▶ Directions:
Nothing in the records may be altered, and no picture may be included. Restate them in full.

[Records to process]

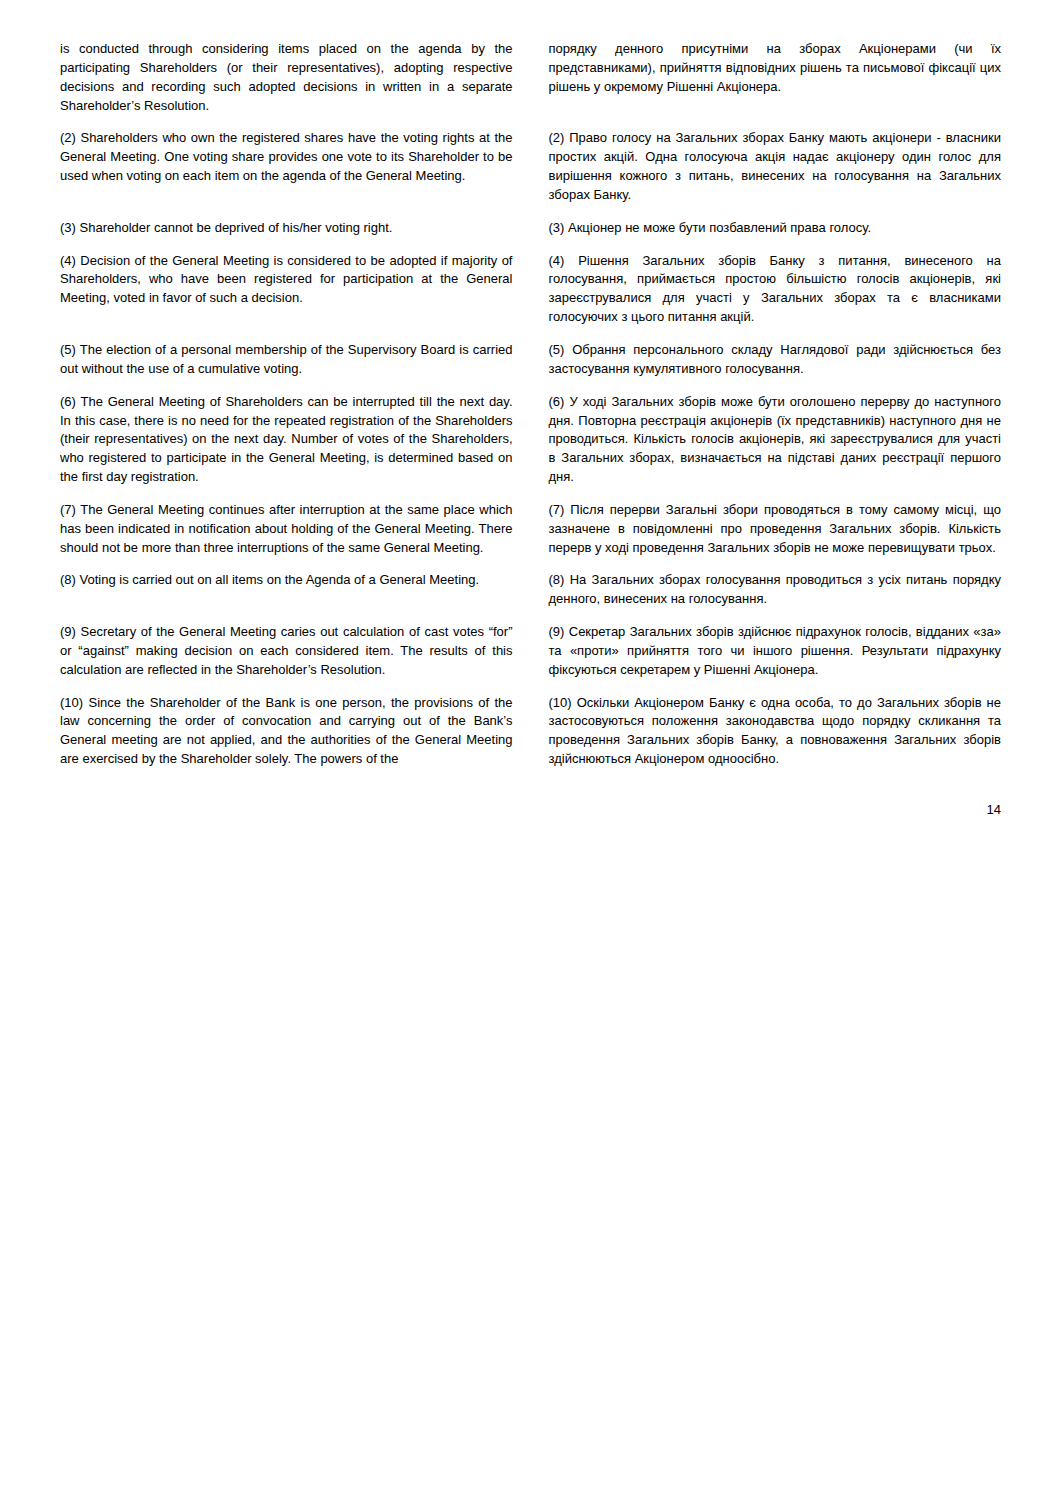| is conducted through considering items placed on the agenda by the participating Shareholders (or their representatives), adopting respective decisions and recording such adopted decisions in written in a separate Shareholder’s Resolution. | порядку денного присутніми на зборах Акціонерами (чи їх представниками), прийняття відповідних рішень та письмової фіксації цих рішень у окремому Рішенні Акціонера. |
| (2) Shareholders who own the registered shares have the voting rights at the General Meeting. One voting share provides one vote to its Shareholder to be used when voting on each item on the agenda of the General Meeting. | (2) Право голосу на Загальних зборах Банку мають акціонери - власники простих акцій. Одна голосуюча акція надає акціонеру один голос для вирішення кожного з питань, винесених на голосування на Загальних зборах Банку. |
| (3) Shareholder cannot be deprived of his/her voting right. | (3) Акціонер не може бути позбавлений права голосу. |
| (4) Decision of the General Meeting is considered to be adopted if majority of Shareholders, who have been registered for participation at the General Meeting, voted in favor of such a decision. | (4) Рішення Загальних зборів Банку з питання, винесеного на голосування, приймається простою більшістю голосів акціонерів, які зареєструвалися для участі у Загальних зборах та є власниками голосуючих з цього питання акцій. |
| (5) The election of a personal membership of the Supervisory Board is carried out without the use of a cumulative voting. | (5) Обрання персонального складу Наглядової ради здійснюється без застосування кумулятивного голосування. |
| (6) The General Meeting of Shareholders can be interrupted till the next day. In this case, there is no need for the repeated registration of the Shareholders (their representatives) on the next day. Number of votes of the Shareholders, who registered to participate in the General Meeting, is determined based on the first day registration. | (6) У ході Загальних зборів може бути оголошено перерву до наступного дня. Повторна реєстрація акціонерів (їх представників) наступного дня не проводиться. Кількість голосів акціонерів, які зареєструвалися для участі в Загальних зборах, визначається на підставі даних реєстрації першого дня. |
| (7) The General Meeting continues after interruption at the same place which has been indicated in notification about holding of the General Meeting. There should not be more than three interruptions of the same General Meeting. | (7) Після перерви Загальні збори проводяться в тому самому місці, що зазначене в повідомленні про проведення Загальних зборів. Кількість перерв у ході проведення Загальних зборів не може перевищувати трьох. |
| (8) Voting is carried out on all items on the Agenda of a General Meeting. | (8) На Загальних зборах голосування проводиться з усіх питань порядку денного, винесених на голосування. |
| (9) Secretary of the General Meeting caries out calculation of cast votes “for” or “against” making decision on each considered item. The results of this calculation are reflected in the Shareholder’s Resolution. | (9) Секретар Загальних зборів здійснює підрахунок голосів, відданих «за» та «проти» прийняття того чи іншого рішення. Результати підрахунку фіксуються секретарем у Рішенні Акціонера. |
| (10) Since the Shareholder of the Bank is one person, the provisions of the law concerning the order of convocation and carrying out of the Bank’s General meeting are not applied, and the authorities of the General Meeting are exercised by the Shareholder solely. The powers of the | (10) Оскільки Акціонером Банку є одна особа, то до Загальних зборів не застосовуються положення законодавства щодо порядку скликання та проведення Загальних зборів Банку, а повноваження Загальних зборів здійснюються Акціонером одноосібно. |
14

[/Records to process]

▶ Reply to the exercise:
| is conducted through considering items placed on the agenda by the participating Shareholders (or their representatives), adopting respective decisions and recording such adopted decisions in written in a separate Shareholder’s Resolution. | порядку денного присутніми на зборах Акціонерами (чи їх представниками), прийняття відповідних рішень та письмової фіксації цих рішень у окремому Рішенні Акціонера. |
| (2) Shareholders who own the registered shares have the voting rights at the General Meeting. One voting share provides one vote to its Shareholder to be used when voting on each item on the agenda of the General Meeting. | (2) Право голосу на Загальних зборах Банку мають акціонери - власники простих акцій. Одна голосуюча акція надає акціонеру один голос для вирішення кожного з питань, винесених на голосування на Загальних зборах Банку. |
| (3) Shareholder cannot be deprived of his/her voting right. | (3) Акціонер не може бути позбавлений права голосу. |
| (4) Decision of the General Meeting is considered to be adopted if majority of Shareholders, who have been registered for participation at the General Meeting, voted in favor of such a decision. | (4) Рішення Загальних зборів Банку з питання, винесеного на голосування, приймається простою більшістю голосів акціонерів, які зареєструвалися для участі у Загальних зборах та є власниками голосуючих з цього питання акцій. |
| (5) The election of a personal membership of the Supervisory Board is carried out without the use of a cumulative voting. | (5) Обрання персонального складу Наглядової ради здійснюється без застосування кумулятивного голосування. |
| (6) The General Meeting of Shareholders can be interrupted till the next day. In this case, there is no need for the repeated registration of the Shareholders (their representatives) on the next day. Number of votes of the Shareholders, who registered to participate in the General Meeting, is determined based on the first day registration. | (6) У ході Загальних зборів може бути оголошено перерву до наступного дня. Повторна реєстрація акціонерів (їх представників) наступного дня не проводиться. Кількість голосів акціонерів, які зареєструвалися для участі в Загальних зборах, визначається на підставі даних реєстрації першого дня. |
| (7) The General Meeting continues after interruption at the same place which has been indicated in notification about holding of the General Meeting. There should not be more than three interruptions of the same General Meeting. | (7) Після перерви Загальні збори проводяться в тому самому місці, що зазначене в повідомленні про проведення Загальних зборів. Кількість перерв у ході проведення Загальних зборів не може перевищувати трьох. |
| (8) Voting is carried out on all items on the Agenda of a General Meeting. | (8) На Загальних зборах голосування проводиться з усіх питань порядку денного, винесених на голосування. |
| (9) Secretary of the General Meeting caries out calculation of cast votes “for” or “against” making decision on each considered item. The results of this calculation are reflected in the Shareholder’s Resolution. | (9) Секретар Загальних зборів здійснює підрахунок голосів, відданих «за» та «проти» прийняття того чи іншого рішення. Результати підрахунку фіксуються секретарем у Рішенні Акціонера. |
| (10) Since the Shareholder of the Bank is one person, the provisions of the law concerning the order of convocation and carrying out of the Bank’s General meeting are not applied, and the authorities of the General Meeting are exercised by the Shareholder solely. The powers of the | (10) Оскільки Акціонером Банку є одна особа, то до Загальних зборів не застосовуються положення законодавства щодо порядку скликання та проведення Загальних зборів Банку, а повноваження Загальних зборів здійснюються Акціонером одноосібно. |
14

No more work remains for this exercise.